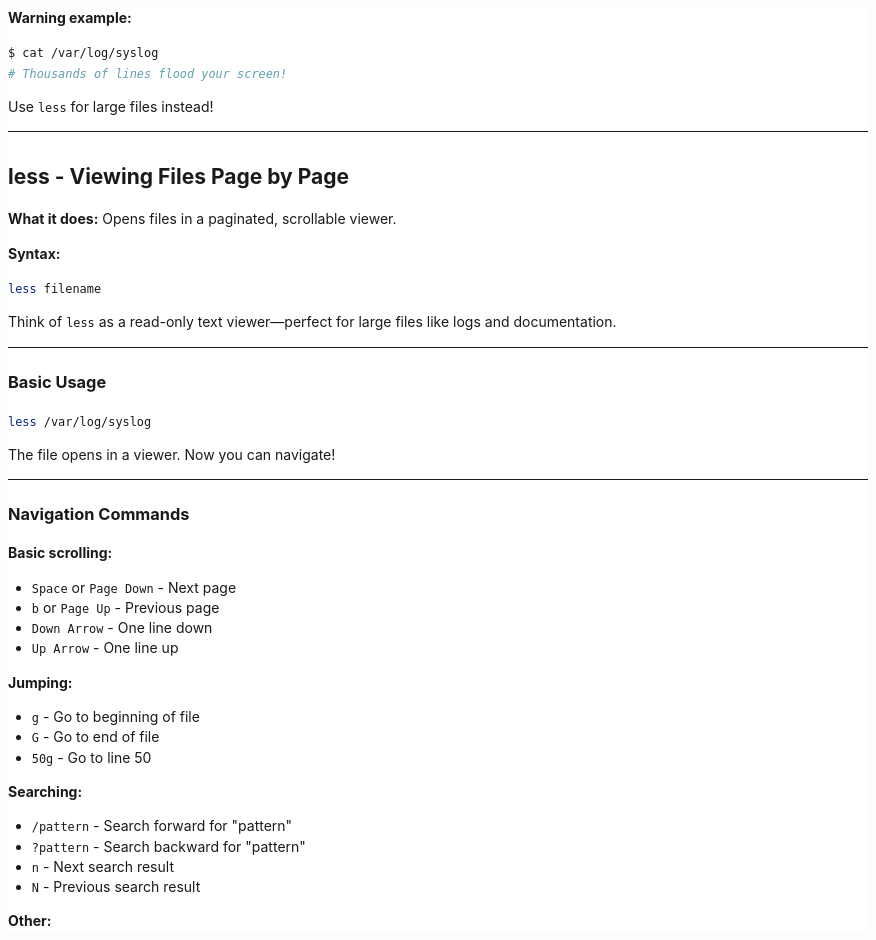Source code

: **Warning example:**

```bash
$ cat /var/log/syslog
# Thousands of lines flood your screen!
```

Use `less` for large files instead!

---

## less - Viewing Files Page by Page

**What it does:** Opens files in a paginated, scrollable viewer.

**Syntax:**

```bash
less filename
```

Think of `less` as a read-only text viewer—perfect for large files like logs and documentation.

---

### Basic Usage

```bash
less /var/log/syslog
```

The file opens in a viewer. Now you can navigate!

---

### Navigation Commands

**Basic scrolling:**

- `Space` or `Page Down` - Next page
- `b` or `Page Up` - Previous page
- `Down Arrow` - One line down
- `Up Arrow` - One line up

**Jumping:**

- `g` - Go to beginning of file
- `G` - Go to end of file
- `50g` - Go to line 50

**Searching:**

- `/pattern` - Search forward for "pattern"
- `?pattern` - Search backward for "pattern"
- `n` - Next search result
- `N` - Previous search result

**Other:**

┄┄┄┄┄┄

→ **Your assignment**:
Print the line containing "### Basic Usage", then every line after it through the last line of the records, each exactly as written; nothing else belongs in the answer.

→ **Your solution**:
### Basic Usage

```bash
less /var/log/syslog
```

The file opens in a viewer. Now you can navigate!

---

### Navigation Commands

**Basic scrolling:**

- `Space` or `Page Down` - Next page
- `b` or `Page Up` - Previous page
- `Down Arrow` - One line down
- `Up Arrow` - One line up

**Jumping:**

- `g` - Go to beginning of file
- `G` - Go to end of file
- `50g` - Go to line 50

**Searching:**

- `/pattern` - Search forward for "pattern"
- `?pattern` - Search backward for "pattern"
- `n` - Next search result
- `N` - Previous search result

**Other:**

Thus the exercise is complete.